Deepest Mauve vs Mountain Air
Deepest Mauve and Mountain Air come from the same Sherwin-Williams collection. Hue-wise, Deepest Mauve belongs to the grey family and Mountain Air to the blue-grey family. The 62-point LRV gap — 73 for Mountain Air vs 11 for Deepest Mauve — means Mountain Air will open up a space more effectively. Where Deepest Mauve leans warm, Mountain Air reads cool — a distinction that shifts noticeably depending on the light source and surrounding finishes. A ΔE of 50.1 puts these firmly in different territory — two distinct design choices rather than close alternatives. Below you'll find 1 real-room photo comparison where both colors appear side by side, plus 5 simulated room previews.
Deepest Mauve vs Mountain Air in Real Spaces
1 real room side by side. Seeing Deepest Mauve and Mountain Air in actual rooms makes the difference concrete; browse the spaces below to get a feel for how each color lives on a wall.
Dining Room
Dining rooms often rely on warm incandescent or candlelight, which flatters warm undertones and mutes cool ones. The LRV gap is large enough that Mountain Air will make the room feel meaningfully brighter than Deepest Mauve would.
Color Details
Deepest Mauve vs Mountain Air Simulated Comparison
5 simulated room previews — drag the slider on each to see Deepest Mauve on one side and Mountain Air on the other.

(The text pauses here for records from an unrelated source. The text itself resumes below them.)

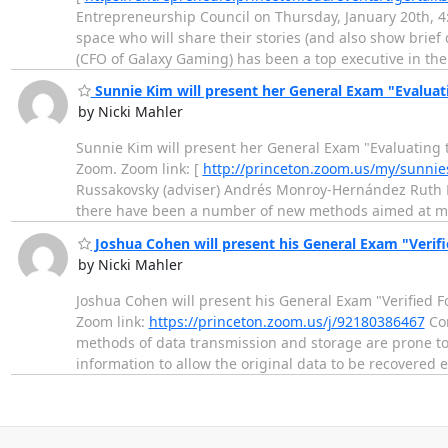
Entrepreneurship Council on Thursday, January 20th, 4
space who will share their stories (and also show brief 
(CFO of Galaxy Gaming) has been a top executive in t
Sunnie Kim will present her General Exam "Evaluati
by Nicki Mahler
Sunnie Kim will present her General Exam "Evaluating t
Zoom. Zoom link: [
http://princeton.zoom.us/my/sunni
Russakovsky (adviser) Andrés Monroy-Hernández Ruth Fo
there have been a number of new methods aimed at 
Joshua Cohen will present his General Exam "Verif
by Nicki Mahler
Joshua Cohen will present his General Exam "Verified 
Zoom link:
https://princeton.zoom.us/j/92180386467
Com
methods of data transmission and storage are prone to 
information to allow the original data to be recovered 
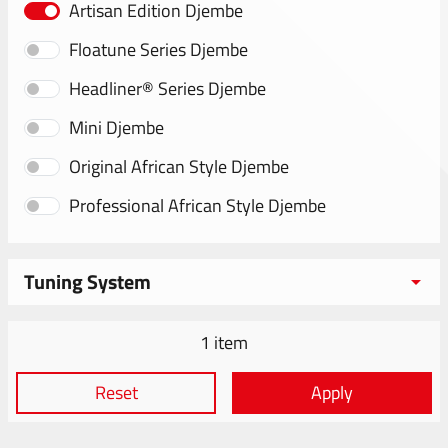
Artisan Edition Djembe
Floatune Series Djembe
Headliner® Series Djembe
Mini Djembe
Original African Style Djembe
Professional African Style Djembe
Tuning System
1 item
Reset
Apply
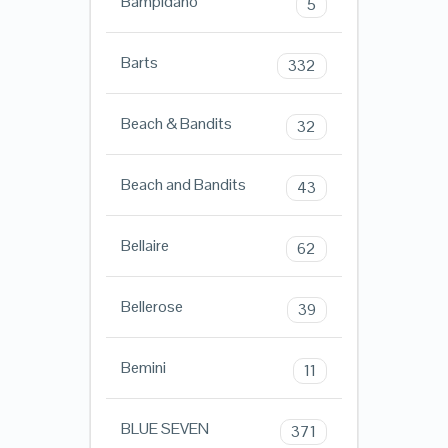
Bampidano
5
Barts
332
Beach & Bandits
32
Beach and Bandits
43
Bellaire
62
Bellerose
39
Bemini
11
BLUE SEVEN
371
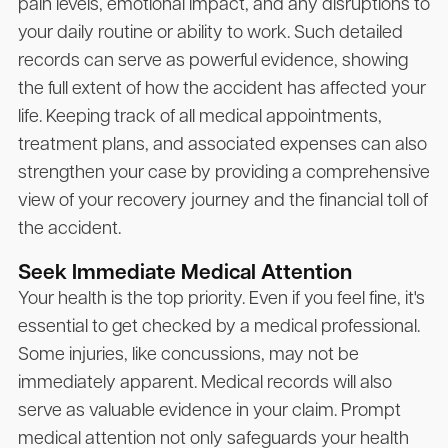
pain levels, emotional impact, and any disruptions to
your daily routine or ability to work. Such detailed
records can serve as powerful evidence, showing
the full extent of how the accident has affected your
life. Keeping track of all medical appointments,
treatment plans, and associated expenses can also
strengthen your case by providing a comprehensive
view of your recovery journey and the financial toll of
the accident.
Seek Immediate Medical Attention
Your health is the top priority. Even if you feel fine, it's
essential to get checked by a medical professional.
Some injuries, like concussions, may not be
immediately apparent. Medical records will also
serve as valuable evidence in your claim. Prompt
medical attention not only safeguards your health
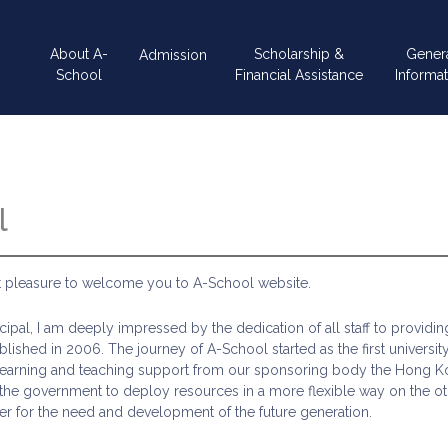
Main
About A-
Scholarship &
Gener
Admission
navigation
School
Financial Assistance
Informat
l
at pleasure to welcome you to A-School website.
ncipal, I am deeply impressed by the dedication of all staff to providi
lished in 2006. The journey of A-School started as the first universit
learning and teaching support from our sponsoring body the Hong Ko
e government to deploy resources in a more flexible way on the othe
er for the need and development of the future generation.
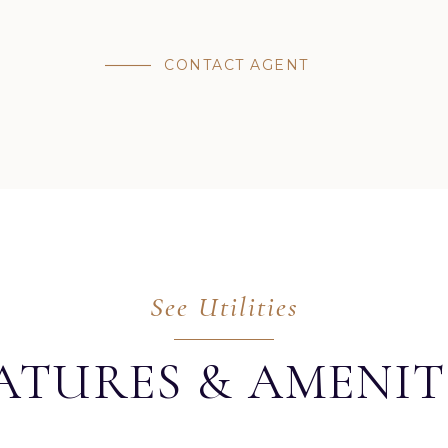
CONTACT AGENT
ATURES & AMENIT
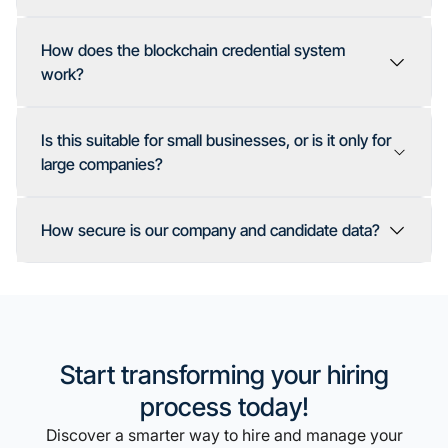
How does the blockchain credential system
work?
Is this suitable for small businesses, or is it only for
large companies?
How secure is our company and candidate data?
Start transforming your hiring
process today!
Discover a smarter way to hire and manage your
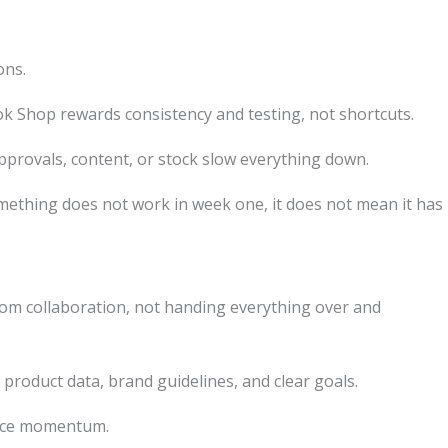
ons.
ok Shop rewards consistency and testing, not shortcuts.
approvals, content, or stock slow everything down.
omething does not work in week one, it does not mean it has
rom collaboration, not handing everything over and
 product data, brand guidelines, and clear goals.
duce momentum.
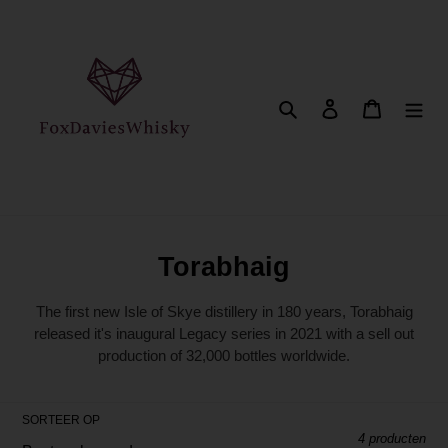
Meteen
naar
de
content
Zoeken
Aanmelden
Winkelwa
C
Torabhaig
o
The first new Isle of Skye distillery in 180 years, Torabhaig
l
released it's inaugural Legacy series in 2021 with a sell out
production of 32,000 bottles worldwide.
l
e
c
SORTEER OP
4 producten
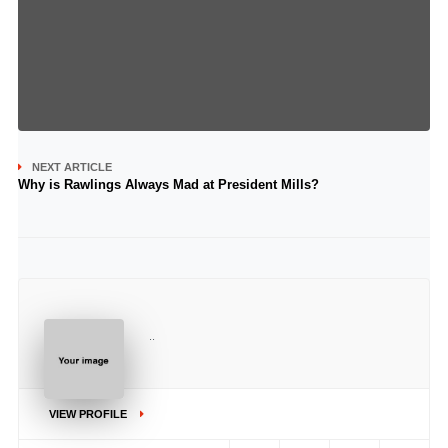
NEXT ARTICLE
Why is Rawlings Always Mad at President Mills?
..
VIEW PROFILE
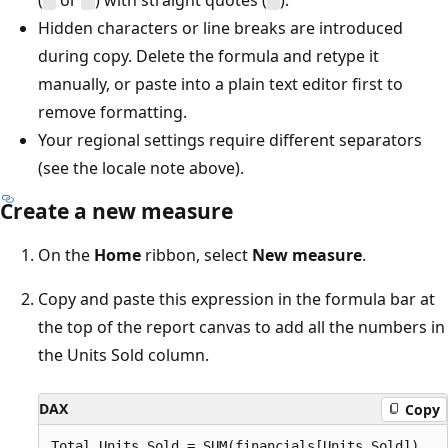
(
or
) with straight quotes (
).
"
"
"
Hidden characters or line breaks are introduced
during copy. Delete the formula and retype it
manually, or paste into a plain text editor first to
remove formatting.
Your regional settings require different separators
(see the locale note above).
Create a new measure
On the
Home
ribbon, select
New measure
.
Copy and paste this expression in the formula bar at
the top of the report canvas to add all the numbers in
the Units Sold column.
DAX
Copy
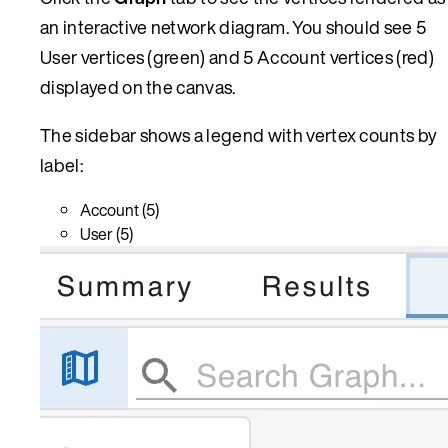
an interactive network diagram. You should see 5
User vertices (green) and 5 Account vertices (red)
displayed on the canvas.
The sidebar shows a legend with vertex counts by
label:
Account (5)
User (5)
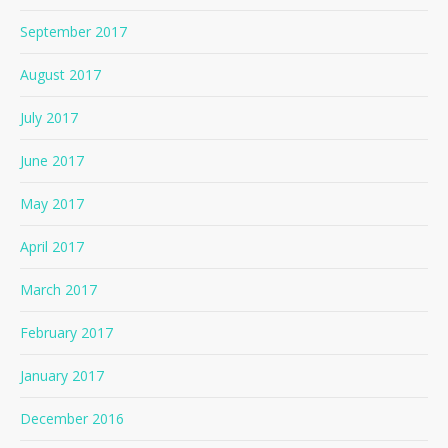
September 2017
August 2017
July 2017
June 2017
May 2017
April 2017
March 2017
February 2017
January 2017
December 2016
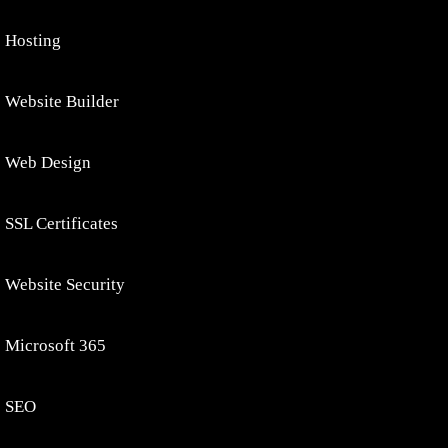
Hosting
Website Builder
Web Design
SSL Certificates
Website Security
Microsoft 365
SEO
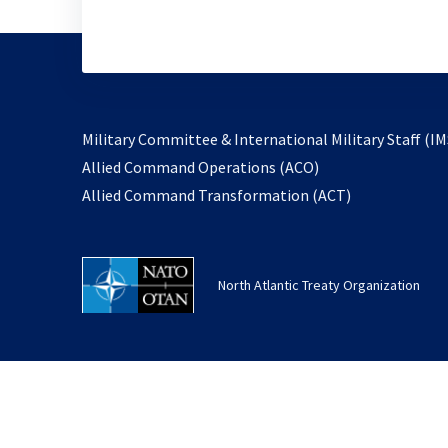
Military Committee & International Military Staff (IM
opens
Allied Command Operations (ACO)
in
opens
Allied Command Transformation (ACT)
a
in
new
a
tab
new
North Atlantic Treaty Organization
tab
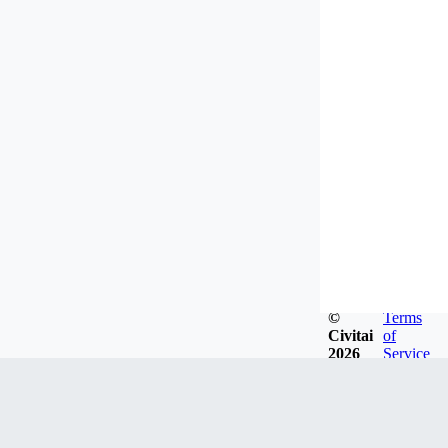
©
Terms
Civitai
of
2026
Service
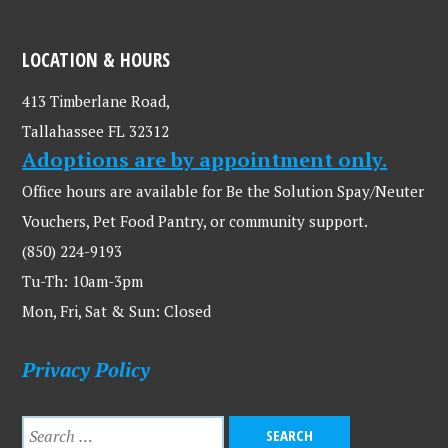
LOCATION & HOURS
413 Timberlane Road,
Tallahassee FL 32312
Adoptions are by appointment only.
Office hours are available for Be the Solution Spay/Neuter
Vouchers, Pet Food Pantry, or community support.
(850) 224-9193
Tu-Th: 10am-3pm
Mon, Fri, Sat & Sun: Closed
Privacy Policy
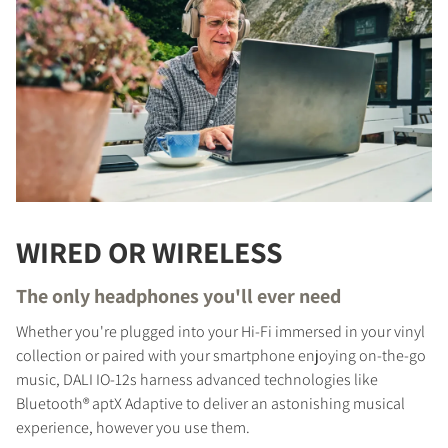
WIRED OR WIRELESS
The only headphones you'll ever need
Whether you're plugged into your Hi-Fi immersed in your vinyl
collection or paired with your smartphone enjoying on-the-go
music, DALI IO-12s harness advanced technologies like
Bluetooth® aptX Adaptive to deliver an astonishing musical
experience, however you use them.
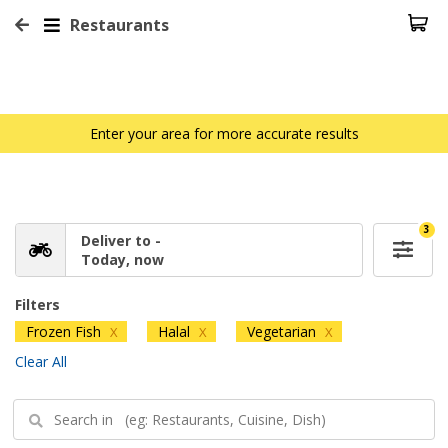
Restaurants
Enter your area for more accurate results
3
Deliver to -
Today, now
Filters
Frozen Fish
Halal
Vegetarian
X
X
X
Clear All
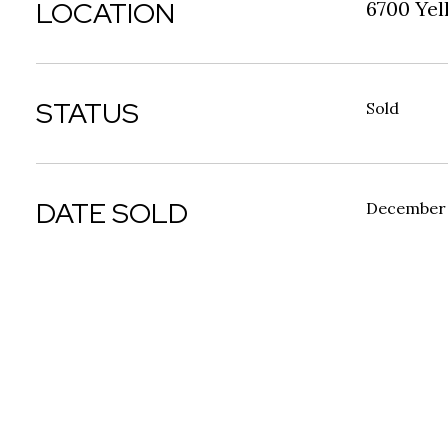
LOCATION
6700 Yel
STATUS
Sold
DATE SOLD
December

Digital color is approximate. These simulations are generated from the manufacturer's hex values and overlaid on grayscale room photos — your screen's calibration, brightness, and viewing angle all affect how they render. Before committing to either color, test physical samples in your own space under the light you actually live with.
More Deepest Mauve comparisons
See how Deepest Mauve stacks up against other well-photographed colors across different brands and tones.